What is nice is all three of the credit bureaus now have online filing for disputes and Experian only accepts online submissions.
Here is how to contact the different bureaus:
Equifax
File a Dispute with Equifax
Experian
File a Dispute with Experian
All Experian disputes are handled online
TransUnion
1-800-916-8800
TransUnion Disputes
Baldwin Place, P.O. Box 1000
Chester, PA 19022
File a Dispute with TransUnion Online
View more details on how to fix credit report errors.
Create a Plan to Improve your Credit Score
Once you are certain your credit report information is accurate and you understand your score, you can then put together a plan of action to improve it.
If you are a young consumer who is just starting to get financially established, then not having used enough credit may be the issue as to why your score is lower, your score will build up once you have more credit history.
Fix Late Payments
If you have had late or missed payments on any accounts, it is best to get yourself back on the right track. Set up all your bills on auto-pay, to automatically transfer funds to insure your future payments are all made on-time. This should include all loans, utility bills, credit cards etc.
I auto-pay all my bills so I don’t have to worry about forgetting to pay.
Also if you were late or missed one payment that is showing up on your credit report it doesn’t hurt to contact that credit card issuer or lender and see if they can forgive it. Credit card companies are pretty forgiving if you have a record of making payments on-time.
Fix Your Credit Utilization Ration
Credit utilization ratio is the dollar amount you have borrowed relative to the credit limit. For example, if the limit on your credit card is $3000 and you have a balance of $1800 then your credit utilization ratio is 60%. The higher the percentage, the more it negatively impacts your credit score. Experian suggests you have a ratio of no more then 30%, however Americans with the best credit scores have utilization rates or under 10%. One third of your overall credit score is based on the credit utilization ratio across all of your credit card balances.
Keep in mind that even if you are paying off your balances every month in full by the payment due date, your score will still get dinged if you rack up your credit card balances to more then 30% of your limits each month. This is because the credit card companies are reporting your statement balances each month which most of the time is before your monthly payment is made on the account.
There are a couple tips to help keep you under 30% ratio each month. First, is to keep an eye on your balances and consider paying down some of the balance if it gets close to 30%. What I do is try to make 2 payments every month on my credit cards, that way it not only helps with the ratio but also keeps the payments lower by splitting one payment into 2 smaller payments.
Second, is try to increase your credit limit, for the sake of lowering your ratio. Your chances of increasing your limit might be better then you think, according to a Bankrate Money Pulse Survey 8 out of 10 people get approved for a credit increase if they apply.

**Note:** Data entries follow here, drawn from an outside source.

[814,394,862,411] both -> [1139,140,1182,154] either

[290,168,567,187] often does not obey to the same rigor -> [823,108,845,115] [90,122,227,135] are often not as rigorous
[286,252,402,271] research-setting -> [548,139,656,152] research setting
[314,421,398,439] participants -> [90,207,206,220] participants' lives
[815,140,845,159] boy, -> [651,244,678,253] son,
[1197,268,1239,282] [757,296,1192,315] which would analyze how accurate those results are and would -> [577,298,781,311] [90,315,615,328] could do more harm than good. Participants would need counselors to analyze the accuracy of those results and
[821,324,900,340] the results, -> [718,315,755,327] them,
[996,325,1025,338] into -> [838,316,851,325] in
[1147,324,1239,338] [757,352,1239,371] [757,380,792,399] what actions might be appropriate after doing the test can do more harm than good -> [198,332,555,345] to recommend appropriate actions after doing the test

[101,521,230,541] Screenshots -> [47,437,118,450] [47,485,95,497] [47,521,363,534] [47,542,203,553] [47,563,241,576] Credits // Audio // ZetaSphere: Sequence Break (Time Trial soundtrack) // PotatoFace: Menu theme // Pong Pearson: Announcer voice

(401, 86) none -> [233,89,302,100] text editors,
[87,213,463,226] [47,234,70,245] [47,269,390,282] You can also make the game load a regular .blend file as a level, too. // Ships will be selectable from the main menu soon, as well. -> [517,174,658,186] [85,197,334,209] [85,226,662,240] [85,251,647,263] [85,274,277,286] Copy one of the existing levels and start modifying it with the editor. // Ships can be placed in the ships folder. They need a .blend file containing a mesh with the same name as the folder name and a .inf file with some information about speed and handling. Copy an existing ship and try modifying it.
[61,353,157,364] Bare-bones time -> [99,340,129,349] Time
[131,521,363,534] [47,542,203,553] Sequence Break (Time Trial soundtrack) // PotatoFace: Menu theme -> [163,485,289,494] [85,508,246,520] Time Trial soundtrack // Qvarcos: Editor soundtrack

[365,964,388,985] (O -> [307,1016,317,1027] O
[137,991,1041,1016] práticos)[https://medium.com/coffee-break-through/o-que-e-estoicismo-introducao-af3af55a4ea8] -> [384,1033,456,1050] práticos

By increasing your credit limit, you are automatically increasing the spread between the amount you borrowed to the allowed amount. For example, take a $3000 limit credit card that has a balance of $1800 on it (currently a 60% ratio) and you get your limit increased to $6000 you automatically drop your ratio to 30% without paying down the balance, which will increase your credit score.
Keep in mind that these tips are just a starting point to begin raising your credit score, if you have more detailed questions regarding your credit report it’s important to talk to a financial advisor.